Input data:
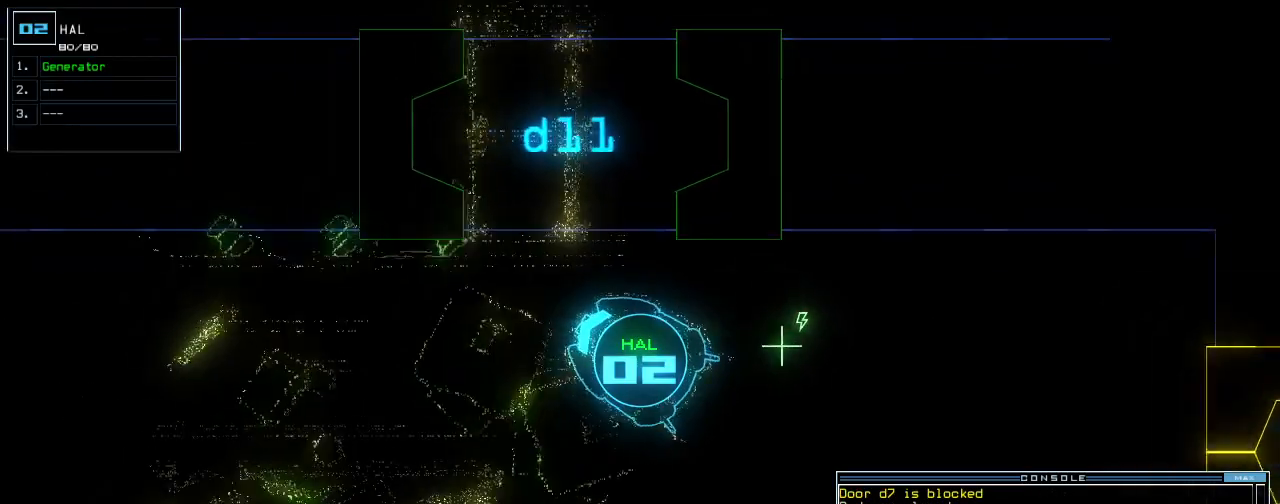
{"keys": ["right", "up"], "events": [[100, "right", "up"], [180, "right", "down"], [320, "right", "up"], [460, "right", "down"]]}
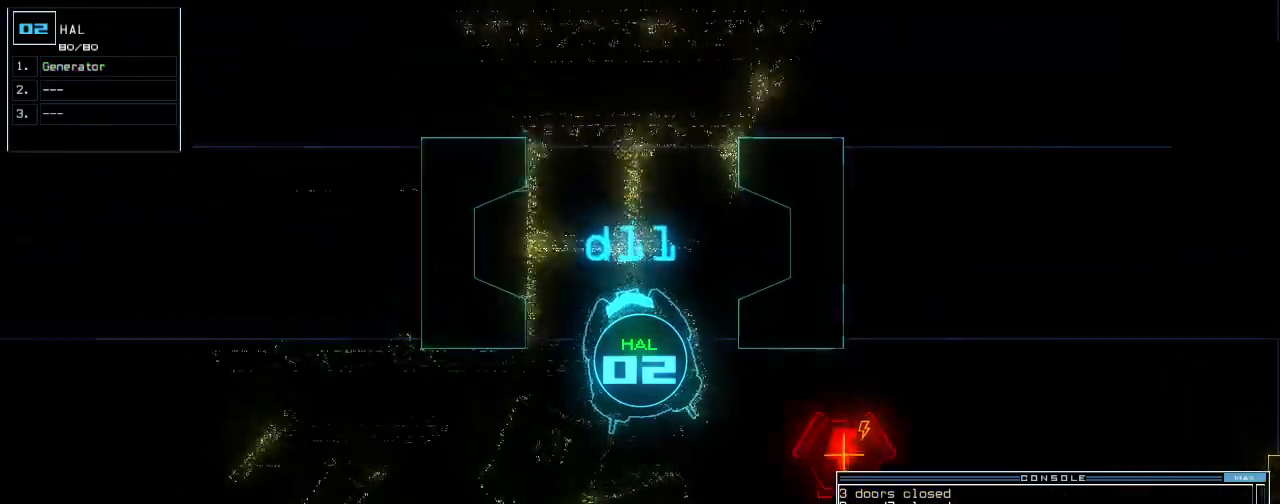
{"keys": ["right", "up"], "events": [[20, "right", "up"], [460, "right", "down"]]}
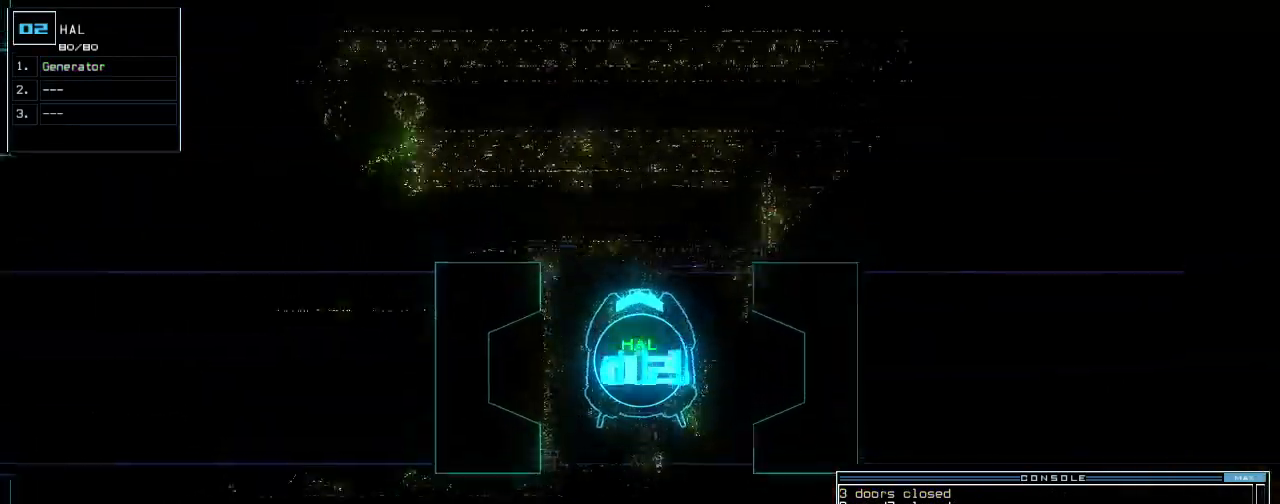
{"keys": ["up"], "events": [[120, "right", "up"]]}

Your goal: Quote the data exactly, leaving every image out of the copy.

Reply:
{"keys": ["right", "up"], "events": [[100, "right", "up"], [180, "right", "down"], [320, "right", "up"], [460, "right", "down"]]}
{"keys": ["right", "up"], "events": [[20, "right", "up"], [460, "right", "down"]]}
{"keys": ["up"], "events": [[120, "right", "up"]]}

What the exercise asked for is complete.